NedCargo is famous for its cargo ships filled with containers, their yellow trucks, and big transit warehouses, where they store all kinds of provisions and send them to supermarket distribution centers. With a distribution of 800,000 containers per year in domestic shipping and almost 5 million pallets, NedCargo is the logistics leader in the Netherlands and Belgium. Aside from investments in sustainable domestic ships in order to achieve climate neutral transport, NedCargo (almost literally) ran into a problem multiple times per day in Gouda: their ships were too tall to pass under the seven meter high bridges. The bridges always had to go up.

Ask yourself, every time: what can we do better?

NedCargo asked itself how they could improve. The company also calculated what waiting for the bridges cost them. Per ship, valuable time and fuel was lost every day. The time it takes to stop for the bridge, wait for the bridge to go up, accelerate again… Every day for every ship that sailed this route.
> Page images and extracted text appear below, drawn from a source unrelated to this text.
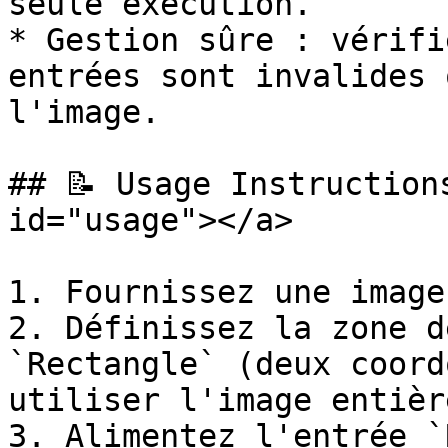
seule exécution.

* Gestion sûre : vérifi
entrées sont invalides 
l'image.

## 📝 Usage Instruction
id="usage"></a>

1. Fournissez une image
2. Définissez la zone d
`Rectangle` (deux coord
utiliser l'image entière
3. Alimentez l'entrée `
NedCargo came up with the idea of an adjustable wheelhouse which could be lowered to just below seven meters. Bridges were thus no longer obstacles.

NedCargo invested a lot of money in this (design, testing, fabrication), but earns some of that investment back every day by saving time and fuel. And the societal gain is that the bridge road remains usable for traffic. Think about all those trucks and cars that had to wait for the bridge, sometimes for ten minutes, and all their emissions. A beautiful example of an improvement cycle that only has winners!

Innovate from passion

NedCargo’s example clearly demonstrates how a passion to improve can lead to innovative solutions. They don’t get stuck in Plan and Do, but carefully study where and how they can still make gains (Check). They adjust their plans by equipping ships on this route with adjustable wheelhouses (Act). This ‘Act’ delivers yet another PDCA cycle: the implementation of the adjustable wheelhouses. A prime example of a well-functioning improvement cycle.

Automatic decay if you don’t continuously improve

Organizations that don’t work on continuous improvement automatically decay. Given the disruptive nature of the market, if you’re not improving – or don’t implement improvements quickly enough – you’re going backwards.